Voltando ao “meu mundo”, num bocado de terra perdido no meio do oceano, a cadeira de rodas, no meu caso em particular, torna-se um acessório demasiado vistoso e que poucos conseguem dissociar de mim. O problema é mesmo as mentes pequenas, que olham para uma pessoa fisicamente limitada e limitam-na intelectualmente. Um exemplo do que me refiro, é o caso de já me terem perguntado se sei ler. Engoli em seco na ocasião e nem respondi. Porém, a resposta merecida seria “não, mas consigo escrever 3000 caracteres num texto”.

A deficiência de mentalidade estende-se ao campo sentimental. Um deficiente a namorar nesta Pérola é uma autêntica raridade. É como se houvesse um decreto-lei que proibisse relacionamentos com pessoas deficientes (deficiente sim, porque não há que ter medo das palavras).

Isto para mostrar que a mentalidade ainda é muito diminuta numa ilha em pleno séc.

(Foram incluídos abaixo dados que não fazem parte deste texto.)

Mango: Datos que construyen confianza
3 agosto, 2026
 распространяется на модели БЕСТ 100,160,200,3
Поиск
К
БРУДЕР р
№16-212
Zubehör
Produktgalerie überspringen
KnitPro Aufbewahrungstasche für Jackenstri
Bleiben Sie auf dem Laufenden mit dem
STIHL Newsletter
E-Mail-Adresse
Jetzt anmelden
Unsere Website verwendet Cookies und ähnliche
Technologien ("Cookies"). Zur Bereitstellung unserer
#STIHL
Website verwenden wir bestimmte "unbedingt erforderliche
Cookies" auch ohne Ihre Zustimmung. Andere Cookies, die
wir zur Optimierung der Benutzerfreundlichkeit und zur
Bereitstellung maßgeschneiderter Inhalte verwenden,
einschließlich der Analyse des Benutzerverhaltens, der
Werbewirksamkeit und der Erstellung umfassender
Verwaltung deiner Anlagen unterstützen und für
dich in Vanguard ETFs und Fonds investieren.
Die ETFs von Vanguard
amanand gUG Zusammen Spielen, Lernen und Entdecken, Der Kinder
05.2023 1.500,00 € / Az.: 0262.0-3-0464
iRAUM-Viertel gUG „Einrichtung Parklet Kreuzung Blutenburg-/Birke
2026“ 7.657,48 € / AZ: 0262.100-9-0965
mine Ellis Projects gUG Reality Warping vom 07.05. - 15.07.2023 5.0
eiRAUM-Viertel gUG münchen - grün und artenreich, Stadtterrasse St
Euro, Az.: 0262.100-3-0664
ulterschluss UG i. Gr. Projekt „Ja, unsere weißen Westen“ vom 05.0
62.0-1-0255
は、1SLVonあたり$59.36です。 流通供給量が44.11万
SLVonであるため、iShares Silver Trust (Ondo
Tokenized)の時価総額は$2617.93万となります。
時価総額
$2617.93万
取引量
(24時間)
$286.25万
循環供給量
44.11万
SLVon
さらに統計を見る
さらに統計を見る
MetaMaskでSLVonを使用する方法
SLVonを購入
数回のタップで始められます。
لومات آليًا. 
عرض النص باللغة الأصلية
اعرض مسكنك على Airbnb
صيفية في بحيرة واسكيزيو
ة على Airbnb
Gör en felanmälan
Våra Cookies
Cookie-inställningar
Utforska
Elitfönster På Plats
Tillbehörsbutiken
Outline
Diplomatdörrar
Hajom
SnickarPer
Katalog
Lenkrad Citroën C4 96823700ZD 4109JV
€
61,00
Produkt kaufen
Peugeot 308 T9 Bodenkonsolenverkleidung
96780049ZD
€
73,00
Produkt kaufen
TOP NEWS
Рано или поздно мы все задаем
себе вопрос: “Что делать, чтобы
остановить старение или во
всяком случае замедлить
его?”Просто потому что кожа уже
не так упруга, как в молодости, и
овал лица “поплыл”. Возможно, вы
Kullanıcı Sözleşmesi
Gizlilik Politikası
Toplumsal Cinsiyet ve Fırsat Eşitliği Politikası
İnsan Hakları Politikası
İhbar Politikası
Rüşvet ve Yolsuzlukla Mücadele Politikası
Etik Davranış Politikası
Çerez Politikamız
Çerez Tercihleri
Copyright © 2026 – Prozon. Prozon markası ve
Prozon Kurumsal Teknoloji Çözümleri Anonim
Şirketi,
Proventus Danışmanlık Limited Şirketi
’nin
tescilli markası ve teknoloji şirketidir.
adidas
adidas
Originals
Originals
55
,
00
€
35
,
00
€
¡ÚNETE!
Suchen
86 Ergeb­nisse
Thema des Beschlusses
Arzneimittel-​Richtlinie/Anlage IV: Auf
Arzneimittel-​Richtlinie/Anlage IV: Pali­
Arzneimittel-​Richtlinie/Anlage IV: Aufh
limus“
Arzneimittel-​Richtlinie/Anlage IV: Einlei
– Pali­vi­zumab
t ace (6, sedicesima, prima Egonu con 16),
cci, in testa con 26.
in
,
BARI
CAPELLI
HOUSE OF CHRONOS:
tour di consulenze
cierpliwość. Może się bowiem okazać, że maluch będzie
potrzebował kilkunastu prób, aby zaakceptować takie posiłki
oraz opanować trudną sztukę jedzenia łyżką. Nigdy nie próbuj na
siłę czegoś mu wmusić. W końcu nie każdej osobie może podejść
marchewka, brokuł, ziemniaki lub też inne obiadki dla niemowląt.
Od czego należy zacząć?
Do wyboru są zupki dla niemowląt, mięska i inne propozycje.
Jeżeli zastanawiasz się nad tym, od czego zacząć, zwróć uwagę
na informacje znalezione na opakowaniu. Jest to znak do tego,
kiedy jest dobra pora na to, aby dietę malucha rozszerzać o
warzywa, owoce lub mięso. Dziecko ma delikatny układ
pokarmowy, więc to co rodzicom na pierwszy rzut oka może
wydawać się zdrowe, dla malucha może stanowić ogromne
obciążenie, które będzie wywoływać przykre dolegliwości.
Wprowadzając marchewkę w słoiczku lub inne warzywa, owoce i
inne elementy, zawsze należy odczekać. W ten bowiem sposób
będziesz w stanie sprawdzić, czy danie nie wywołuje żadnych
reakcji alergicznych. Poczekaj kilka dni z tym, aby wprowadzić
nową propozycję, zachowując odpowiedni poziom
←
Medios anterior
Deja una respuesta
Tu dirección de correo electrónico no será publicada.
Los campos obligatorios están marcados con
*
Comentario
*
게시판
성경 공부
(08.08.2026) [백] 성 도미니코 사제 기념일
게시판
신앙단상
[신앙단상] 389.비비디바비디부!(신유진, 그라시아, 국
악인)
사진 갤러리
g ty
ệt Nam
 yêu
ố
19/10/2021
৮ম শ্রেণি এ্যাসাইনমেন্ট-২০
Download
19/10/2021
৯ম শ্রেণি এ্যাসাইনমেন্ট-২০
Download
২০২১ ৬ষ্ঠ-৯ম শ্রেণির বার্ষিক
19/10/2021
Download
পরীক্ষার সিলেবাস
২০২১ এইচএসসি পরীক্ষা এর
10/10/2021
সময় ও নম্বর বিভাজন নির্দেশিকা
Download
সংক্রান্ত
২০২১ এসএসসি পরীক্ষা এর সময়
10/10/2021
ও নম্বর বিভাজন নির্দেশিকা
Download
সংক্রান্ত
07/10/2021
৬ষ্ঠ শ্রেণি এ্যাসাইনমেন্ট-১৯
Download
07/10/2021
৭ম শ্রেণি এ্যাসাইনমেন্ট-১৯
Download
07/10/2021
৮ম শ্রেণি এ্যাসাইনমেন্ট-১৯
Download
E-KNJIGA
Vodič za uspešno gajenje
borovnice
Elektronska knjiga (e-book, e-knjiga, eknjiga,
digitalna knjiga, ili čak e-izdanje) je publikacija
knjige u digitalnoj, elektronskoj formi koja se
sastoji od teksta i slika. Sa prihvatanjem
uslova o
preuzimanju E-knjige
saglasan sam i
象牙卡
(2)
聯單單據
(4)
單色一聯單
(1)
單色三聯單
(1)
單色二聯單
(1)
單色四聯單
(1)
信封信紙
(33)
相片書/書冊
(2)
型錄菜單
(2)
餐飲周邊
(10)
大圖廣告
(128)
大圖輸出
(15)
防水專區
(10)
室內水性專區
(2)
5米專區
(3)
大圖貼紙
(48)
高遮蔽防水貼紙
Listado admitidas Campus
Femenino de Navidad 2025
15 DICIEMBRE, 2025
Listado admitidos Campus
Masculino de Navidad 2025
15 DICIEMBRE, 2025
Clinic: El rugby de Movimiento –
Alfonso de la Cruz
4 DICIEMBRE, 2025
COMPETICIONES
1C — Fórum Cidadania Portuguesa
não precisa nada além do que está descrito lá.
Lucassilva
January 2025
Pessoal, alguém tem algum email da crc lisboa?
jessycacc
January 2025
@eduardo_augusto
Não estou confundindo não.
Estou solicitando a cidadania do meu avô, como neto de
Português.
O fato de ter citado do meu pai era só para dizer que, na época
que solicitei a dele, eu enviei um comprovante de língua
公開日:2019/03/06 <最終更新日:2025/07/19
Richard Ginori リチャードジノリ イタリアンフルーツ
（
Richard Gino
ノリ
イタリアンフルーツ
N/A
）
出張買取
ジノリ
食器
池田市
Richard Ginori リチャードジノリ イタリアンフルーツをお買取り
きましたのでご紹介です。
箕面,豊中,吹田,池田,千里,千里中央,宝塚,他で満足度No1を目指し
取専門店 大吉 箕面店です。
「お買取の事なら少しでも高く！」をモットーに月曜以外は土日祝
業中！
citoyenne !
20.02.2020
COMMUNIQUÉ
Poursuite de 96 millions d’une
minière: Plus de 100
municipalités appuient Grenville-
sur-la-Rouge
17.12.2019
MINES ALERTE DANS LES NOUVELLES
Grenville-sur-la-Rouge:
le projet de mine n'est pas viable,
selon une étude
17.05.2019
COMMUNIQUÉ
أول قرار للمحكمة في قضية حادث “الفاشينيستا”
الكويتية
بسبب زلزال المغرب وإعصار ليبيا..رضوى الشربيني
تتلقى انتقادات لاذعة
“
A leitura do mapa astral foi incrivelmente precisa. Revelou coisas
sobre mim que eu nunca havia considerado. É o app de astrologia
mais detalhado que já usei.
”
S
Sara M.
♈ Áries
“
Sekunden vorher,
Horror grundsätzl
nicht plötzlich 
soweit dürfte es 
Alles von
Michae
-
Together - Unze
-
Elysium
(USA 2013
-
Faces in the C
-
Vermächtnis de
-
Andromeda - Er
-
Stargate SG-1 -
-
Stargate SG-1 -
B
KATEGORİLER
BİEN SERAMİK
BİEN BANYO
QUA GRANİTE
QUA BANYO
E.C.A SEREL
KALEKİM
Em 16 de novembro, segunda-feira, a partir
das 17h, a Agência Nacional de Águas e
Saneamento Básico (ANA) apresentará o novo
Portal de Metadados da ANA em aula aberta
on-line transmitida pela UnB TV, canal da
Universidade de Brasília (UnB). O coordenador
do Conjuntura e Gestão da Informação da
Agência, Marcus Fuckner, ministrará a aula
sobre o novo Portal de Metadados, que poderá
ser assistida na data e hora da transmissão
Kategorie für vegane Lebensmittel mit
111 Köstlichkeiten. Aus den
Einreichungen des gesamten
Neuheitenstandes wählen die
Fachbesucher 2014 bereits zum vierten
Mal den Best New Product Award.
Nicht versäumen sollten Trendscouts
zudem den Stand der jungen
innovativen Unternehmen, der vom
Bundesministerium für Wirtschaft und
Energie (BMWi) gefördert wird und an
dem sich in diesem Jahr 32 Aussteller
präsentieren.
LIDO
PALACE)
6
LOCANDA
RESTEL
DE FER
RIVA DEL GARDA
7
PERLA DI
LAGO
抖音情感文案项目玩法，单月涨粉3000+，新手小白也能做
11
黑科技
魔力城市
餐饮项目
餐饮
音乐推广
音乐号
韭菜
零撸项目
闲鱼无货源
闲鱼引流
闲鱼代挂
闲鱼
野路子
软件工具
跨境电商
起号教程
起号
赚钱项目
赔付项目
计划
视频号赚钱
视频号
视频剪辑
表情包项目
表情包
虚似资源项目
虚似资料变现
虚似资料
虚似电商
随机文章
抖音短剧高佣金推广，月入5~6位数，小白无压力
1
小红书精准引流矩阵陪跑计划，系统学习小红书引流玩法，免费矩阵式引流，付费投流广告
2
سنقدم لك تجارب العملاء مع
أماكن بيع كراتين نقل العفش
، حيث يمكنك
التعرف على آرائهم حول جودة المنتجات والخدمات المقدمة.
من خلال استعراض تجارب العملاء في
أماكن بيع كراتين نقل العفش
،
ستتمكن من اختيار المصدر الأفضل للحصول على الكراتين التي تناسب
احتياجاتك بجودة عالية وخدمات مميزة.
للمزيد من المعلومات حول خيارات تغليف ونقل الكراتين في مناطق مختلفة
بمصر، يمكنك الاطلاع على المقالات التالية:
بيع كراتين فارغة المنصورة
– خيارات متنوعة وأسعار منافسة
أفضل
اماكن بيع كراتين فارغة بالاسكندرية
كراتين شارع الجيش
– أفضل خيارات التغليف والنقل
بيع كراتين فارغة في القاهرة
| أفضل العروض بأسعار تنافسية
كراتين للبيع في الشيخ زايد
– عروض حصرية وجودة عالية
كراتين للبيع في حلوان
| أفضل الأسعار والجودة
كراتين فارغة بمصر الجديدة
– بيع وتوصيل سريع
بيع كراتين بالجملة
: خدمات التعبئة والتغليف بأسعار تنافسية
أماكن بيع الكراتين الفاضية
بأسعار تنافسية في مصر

XXI.

No entanto, as coisas não ficam por aqui. As barreiras mais visíveis, as físicas, também existem. Há muito por fazer com locais inacessíveis, com grandes escadarias, quando deviam haver rampas ou elevadores, passeios com degraus e automóveis a tapá-los, os quais deviam ser rebaixados e com sinal “Proibido Estacionar”. Só alguém que ande de cadeira de rodas ou com outro tipo de auxílio se dá conta dos entraves que, infelizmente, são mais que muitos.

Ser deficiente é ser superior, já que se tem que enfrentar os desafios normais da vida e daqueles que a incapacidade lhe põe. É enfrentar a vida a sorrir para não mergulhar num estado depressivo que nem o melhor antidepressivo o consegue arrancar de tal catarse. É esconder, muitas vezes, o que lhe vai na alma, para não ter que dar explicações sobre o que sente ou pensa sobre determinadas pessoas ou assuntos. Como se diz na gíria: “mais vale levar para casa e assim se poupa muitas explicações.”

O segredo é “tapar os ouvidos” e imitar a célebre cena dos “Pinguins de Madagáscar”… Sorrir e acenar! Sorrir e acenar!